The implications stretch beyond hand injuries. Tendon damage occurs in a wide range of contexts: from rotator cuff tears to Achilles tendon ruptures to sports injuries and age-related degeneration. Understanding how to modulate healing could improve outcomes for millions of people, particularly those whose injuries currently result in long-term disability or repeated surgeries.

Next Steps Toward Treatment

Although the study’s results are preliminary and focused on mice, they open a clear avenue for developing drugs or gene therapies that can be applied during a specific healing window to minimize scarring and improve recovery. Timing and location are critical — as the team discovered, removing too many of the wrong cells or acting at the wrong stage of healing could have unintended consequences.

Still, the progress is significant.

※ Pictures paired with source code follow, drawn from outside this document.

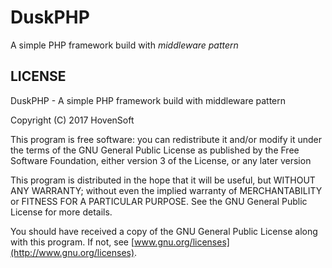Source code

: # DuskPHP
A simple PHP framework build with _middleware pattern_

## LICENSE

DuskPHP - A simple PHP framework build with middleware pattern

Copyright (C) 2017  HovenSoft

This program is free software: you can redistribute it and/or modify
it under the terms of the GNU General Public License as published by
the Free Software Foundation, either version 3 of the License, or
any later version

This program is distributed in the hope that it will be useful,
but WITHOUT ANY WARRANTY; without even the implied warranty of
MERCHANTABILITY or FITNESS FOR A PARTICULAR PURPOSE.  See the
GNU General Public License for more details.

You should have received a copy of the GNU General Public License
        along with this program.  If not, see [www.gnu.org/licenses](http://www.gnu.org/licenses).
        

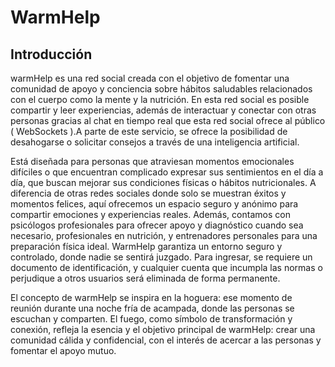 # WarmHelp

## Introducción 

warmHelp es una red social creada con el objetivo de fomentar una comunidad de apoyo y conciencia sobre hábitos saludables relacionados con el cuerpo como la mente y la nutrición.
En esta red social es posible compartir y leer experiencias, además de interactuar y conectar con otras personas gracias al chat en tiempo real que esta red social ofrece al público ( WebSockets ).A parte de este servicio, se ofrece la posibilidad de desahogarse o solicitar consejos a través de una inteligencia artificial. 

Está diseñada para personas que atraviesan momentos emocionales difíciles o que encuentran complicado expresar sus sentimientos en el día a día, que buscan mejorar sus condiciones físicas o hábitos nutricionales. A diferencia de otras redes sociales donde solo se muestran éxitos y momentos felices, aquí ofrecemos un espacio seguro y anónimo para compartir emociones y experiencias reales. Además, contamos con psicólogos profesionales para ofrecer apoyo y diagnóstico cuando sea necesario, profesionales en nutrición, y entrenadores personales para una preparación física ideal.
WarmHelp garantiza un entorno seguro y controlado, donde nadie se sentirá juzgado. Para ingresar, se requiere un documento de identificación, y cualquier cuenta que incumpla las normas o perjudique a otros usuarios será eliminada de forma permanente.

El concepto de warmHelp se inspira en la hoguera: ese momento de reunión durante una noche fría de acampada, donde las personas se escuchan y comparten. El fuego, como símbolo de transformación y conexión, refleja la esencia y el objetivo principal de warmHelp: crear una comunidad cálida y confidencial, con el  interés de acercar a las personas y fomentar el apoyo mutuo.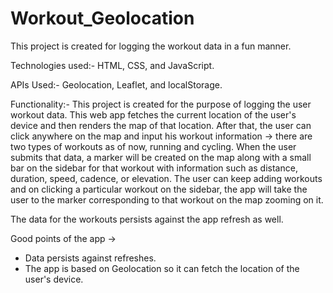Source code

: # Workout_Geolocation

This project is created for logging the workout data in a fun manner.

Technologies used:- HTML, CSS, and JavaScript.

APIs Used:- Geolocation, Leaflet, and localStorage.

Functionality:- This project is created for the purpose of logging the user workout data. This web app fetches the current location of the user's device and then renders the map of that location.
After that, the user can click anywhere on the map and input his workout information -> there are two types of workouts as of now, running and cycling. When the user submits that data, a marker will
be created on the map along with a small bar on the sidebar for that workout with information such as distance, duration, speed, cadence, or elevation. The user can keep adding workouts and on clicking 
a particular workout on the sidebar, the app will take the user to the marker corresponding to that workout on the map zooming on it.

The data for the workouts persists against the app refresh as well.


Good points of the app -> 
* Data persists against refreshes.
* The app is based on Geolocation so it can fetch the location of the user's device.


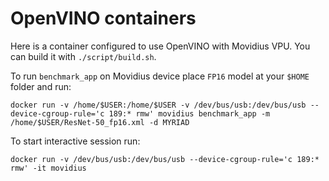 # OpenVINO containers

Here is a container configured to use OpenVINO with Movidius VPU.
You can build it with `./script/build.sh`.

To run `benchmark_app` on Movidius device place `FP16` model at your `$HOME`
folder and run: 

`docker run -v /home/$USER:/home/$USER -v /dev/bus/usb:/dev/bus/usb --device-cgroup-rule='c 189:* rmw' movidius benchmark_app -m /home/$USER/ResNet-50_fp16.xml -d MYRIAD`

To start interactive session run:

`docker run -v /dev/bus/usb:/dev/bus/usb --device-cgroup-rule='c 189:* rmw' -it movidius`

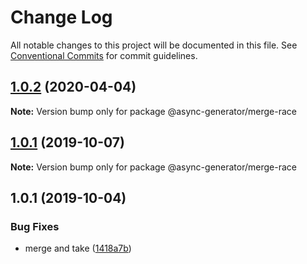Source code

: # Change Log

All notable changes to this project will be documented in this file.
See [Conventional Commits](https://conventionalcommits.org) for commit guidelines.

## [1.0.2](https://github.com/tungv/async-generator/compare/@async-generator/merge-race@1.0.1...@async-generator/merge-race@1.0.2) (2020-04-04)

**Note:** Version bump only for package @async-generator/merge-race

## [1.0.1](https://github.com/tungv/async-generator/compare/@async-generator/merge-race@1.0.0...@async-generator/merge-race@1.0.1) (2019-10-07)

**Note:** Version bump only for package @async-generator/merge-race

## 1.0.1 (2019-10-04)

### Bug Fixes

- merge and take ([1418a7b](https://github.com/tungv/async-generator/commit/1418a7b))
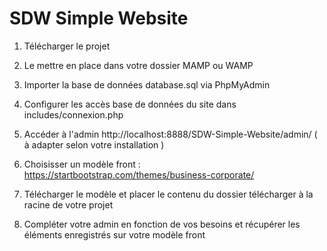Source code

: # SDW Simple Website

1. Télécharger le projet

2. Le mettre en place dans votre dossier MAMP ou WAMP

3. Importer la base de données database.sql via PhpMyAdmin

4. Configurer les accès base de données du site dans includes/connexion.php

5. Accéder à l'admin http://localhost:8888/SDW-Simple-Website/admin/ ( à adapter selon votre installation )

6. Choisisser un modèle front : https://startbootstrap.com/themes/business-corporate/

7. Télécharger le modèle et placer le contenu du dossier télécharger à la racine de votre projet 

8. Compléter votre admin en fonction de vos besoins et récupérer les éléments enregistrés sur votre modèle front 

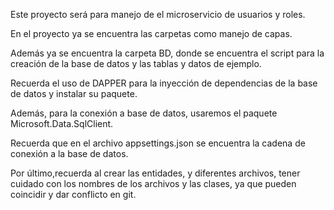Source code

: ﻿Este proyecto será para manejo de el microservicio de usuarios y roles.

En el proyecto ya se encuentra las carpetas como manejo de capas. 

Además ya se encuentra la carpeta BD, donde se encuentra el script para la creación de la base de datos y las tablas y datos de ejemplo.

Recuerda el uso de DAPPER para la inyección de dependencias de la base de datos y instalar su paquete.

Además, para la conexión a base de datos, usaremos el paquete Microsoft.Data.SqlClient.

Recuerda que en el archivo appsettings.json se encuentra la cadena de conexión a la base de datos.

Por último,recuerda al crear las entidades, y diferentes archivos, tener cuidado con los nombres de los archivos y las clases, ya que
pueden coincidir y dar conflicto en git.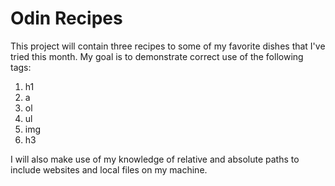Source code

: # Odin Recipes
This project will contain three recipes to some of my favorite dishes that I've tried this month. My goal is to demonstrate correct use of the following tags:

1. h1
2. a
3. ol
4. ul
5. img
6. h3

I will also make use of my knowledge of relative and absolute paths to include websites and local files on my machine.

This research redefines our understanding of tendon recovery and lays the foundation for targeted interventions that were once thought impossible.

The study was supported by the National Institute of Arthritis and Musculoskeletal and Skin Diseases (NIAMS), a division of the NIH. Alongside Nichols, contributors included Lauren Benoodt, Emmanuella Adjei-Sowah, Kyle Jerreld, Alexander Kollar, Constantinos Ketonis, and Alayna E. Loiselle — all researchers committed to revealing the hidden complexity of the body’s most underrated tissue.

As Nichols and her team continue to trace the healing journey of individual cells, their work promises to offer new hope for patients facing painful recoveries and uncertain outcomes. With further research, the idea of retraining cells for better healing may no longer be science fiction — but standard care.